Charlotte von Graffenried ist gestorben

Bern

Die Ethnologin und ehemalige Kuratorin des Historischen Museums Bern ist gestorben. Charlotte von Graffenried war dreifache Mutter und forschte in Afrika.

Charlotte von Graffenried in Nordkamerun.

Charlotte von Graffenried in Nordkamerun.

(Bild: zvg)

Charlotte von Graffenried-von Muralt wurde 1930 in Boston als Tochter des Medizinprofessors Alexander von Muralt geboren. Mit 21 heiratete sie Charles von Graffenried, Gründer der von Graffenried Gruppe GR. Drei Kinder kamen zur Welt. Als junge Mutter absolvierte sie ein Studium in Ethnologie, Urgeschichte und Religionswissenschaft, das sie Jahre später, nach der Trennung von ihrem Mann, wieder aufnahm, mit Feldforschungen im Mandara-Bergland Nordkameruns ergänzte und mit einer Dissertation abschloss.

In den 1950er- und 1960er-Jahren kannte man sich in Bern. Der Reiseschriftsteller und Fotograf René Gardi und Hans-Georg Bandi, Ordinarius für Ur- und Frühgeschichte, engagierten sich dafür, dass die Kunsthalle Bern erst kurz zuvor entdeckte algerische Felsmalereien ausstellte. Archäologie, Afrika – beides zog Charlotte von Graffenried an. Beides war für sie Ferne, war das Andere, das ihr schliesslich erlaubte, ihrem bürgerlichen Leben einen anderen Dreh zu geben. Für die Kunsthallen-Ausstellung stellte sie die Texte für den Katalog zusammen.

Forschung in Nordkamerun

Die 1970er-Jahre waren die Epoche der intensiven ethnologischen Feldforschung. Charlotte von Graffenried tat genau dies. Bei ihrer Abreise 1978 nach Nordkamerun war sie nicht mehr jung, sondern hatte bereits drei erwachsene Kinder. Zielort waren die Mandara-Berge südlich des Tschadsees. Es muss kein Zuckerschlecken gewesen sein, all die Monate mit Bergbauern und Hirsebiertrinkern zu verbringen.

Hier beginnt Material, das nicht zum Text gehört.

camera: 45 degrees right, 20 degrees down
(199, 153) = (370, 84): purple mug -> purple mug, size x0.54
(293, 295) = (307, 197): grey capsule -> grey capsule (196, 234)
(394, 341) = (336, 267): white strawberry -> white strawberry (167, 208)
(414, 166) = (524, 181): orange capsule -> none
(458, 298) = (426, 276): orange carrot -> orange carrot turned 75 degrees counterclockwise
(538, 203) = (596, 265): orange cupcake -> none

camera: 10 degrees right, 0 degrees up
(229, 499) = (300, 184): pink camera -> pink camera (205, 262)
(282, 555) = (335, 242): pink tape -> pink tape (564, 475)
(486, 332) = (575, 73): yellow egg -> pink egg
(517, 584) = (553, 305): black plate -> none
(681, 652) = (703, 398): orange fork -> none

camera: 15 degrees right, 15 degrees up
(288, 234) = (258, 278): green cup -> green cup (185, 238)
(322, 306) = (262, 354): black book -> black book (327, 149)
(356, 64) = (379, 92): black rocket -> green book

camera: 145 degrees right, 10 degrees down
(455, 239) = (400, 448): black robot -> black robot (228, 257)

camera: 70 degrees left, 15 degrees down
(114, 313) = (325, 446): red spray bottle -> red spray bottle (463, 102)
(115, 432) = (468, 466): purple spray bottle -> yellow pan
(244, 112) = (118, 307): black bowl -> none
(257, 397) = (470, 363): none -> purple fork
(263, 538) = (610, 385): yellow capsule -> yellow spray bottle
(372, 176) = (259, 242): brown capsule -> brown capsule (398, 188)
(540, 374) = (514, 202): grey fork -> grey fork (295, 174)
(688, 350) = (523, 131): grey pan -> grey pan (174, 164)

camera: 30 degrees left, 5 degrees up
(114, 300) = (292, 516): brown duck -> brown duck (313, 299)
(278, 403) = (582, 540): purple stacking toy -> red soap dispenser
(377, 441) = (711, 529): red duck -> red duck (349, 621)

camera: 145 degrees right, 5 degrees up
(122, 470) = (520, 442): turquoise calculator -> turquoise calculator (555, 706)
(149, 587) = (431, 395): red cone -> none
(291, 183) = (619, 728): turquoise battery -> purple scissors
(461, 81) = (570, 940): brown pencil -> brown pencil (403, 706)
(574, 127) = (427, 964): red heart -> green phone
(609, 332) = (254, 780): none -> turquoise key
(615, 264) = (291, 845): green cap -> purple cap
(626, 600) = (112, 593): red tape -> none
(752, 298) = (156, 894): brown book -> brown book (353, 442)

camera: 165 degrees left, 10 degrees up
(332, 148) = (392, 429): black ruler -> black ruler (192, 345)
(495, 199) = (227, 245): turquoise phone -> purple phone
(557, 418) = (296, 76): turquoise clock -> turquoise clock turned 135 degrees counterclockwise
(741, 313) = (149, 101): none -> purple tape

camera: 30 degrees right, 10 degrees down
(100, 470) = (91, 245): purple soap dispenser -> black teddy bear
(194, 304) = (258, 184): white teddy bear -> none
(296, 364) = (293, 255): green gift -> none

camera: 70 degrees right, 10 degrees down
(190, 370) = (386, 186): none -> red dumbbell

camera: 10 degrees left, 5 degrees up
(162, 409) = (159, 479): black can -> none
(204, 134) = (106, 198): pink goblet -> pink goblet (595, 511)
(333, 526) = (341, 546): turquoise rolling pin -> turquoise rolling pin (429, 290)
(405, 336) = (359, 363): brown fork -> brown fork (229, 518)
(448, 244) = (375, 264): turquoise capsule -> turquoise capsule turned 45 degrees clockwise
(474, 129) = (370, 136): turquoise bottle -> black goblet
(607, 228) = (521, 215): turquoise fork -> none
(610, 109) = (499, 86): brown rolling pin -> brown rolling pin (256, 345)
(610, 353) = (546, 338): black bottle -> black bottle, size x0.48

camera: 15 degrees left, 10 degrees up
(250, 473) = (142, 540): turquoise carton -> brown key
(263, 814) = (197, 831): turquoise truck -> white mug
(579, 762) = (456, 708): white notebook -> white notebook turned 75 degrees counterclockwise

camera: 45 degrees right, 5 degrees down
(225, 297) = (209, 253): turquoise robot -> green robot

Aber für Charlotte von Graffenried waren die 15 Monate bei den Gemjek und Zulgo von entscheidender Bedeutung. Mit ihren Kontakten half sie später, Geld für das Projekt «Zebu und Pflug» zu sammeln, das im Bau eines Schulhauses in Mokolo gipfelte. Weiterhin engagierte sie sich in der Schweizerischen Afrika Gesellschaft (SAG/SSA), wo sie von 1984 bis 1990 das Präsidium innehatte. Ihre Tätigkeit am Historischen Museum Bern (1984–1992) schloss sie ab mit einer Ausstellung über die Goldgewichts-Sammlung aus Ghana.

Berufliche Werdegänge lassen sich skizzieren; sie werden aber der Verstorbenen nicht gerecht – bleibt sie doch den meisten durch ihre Generosität und Warmherzigkeit, ihr soziales Engagement für Afrika sowie durch ihre lebhafte Neugier an allem Menschlichen in Erinnerung. Ihre letzten sechs Lebensjahre verbrachte sie in einem Heim in der Elfenau, an Alzheimer erkrankt.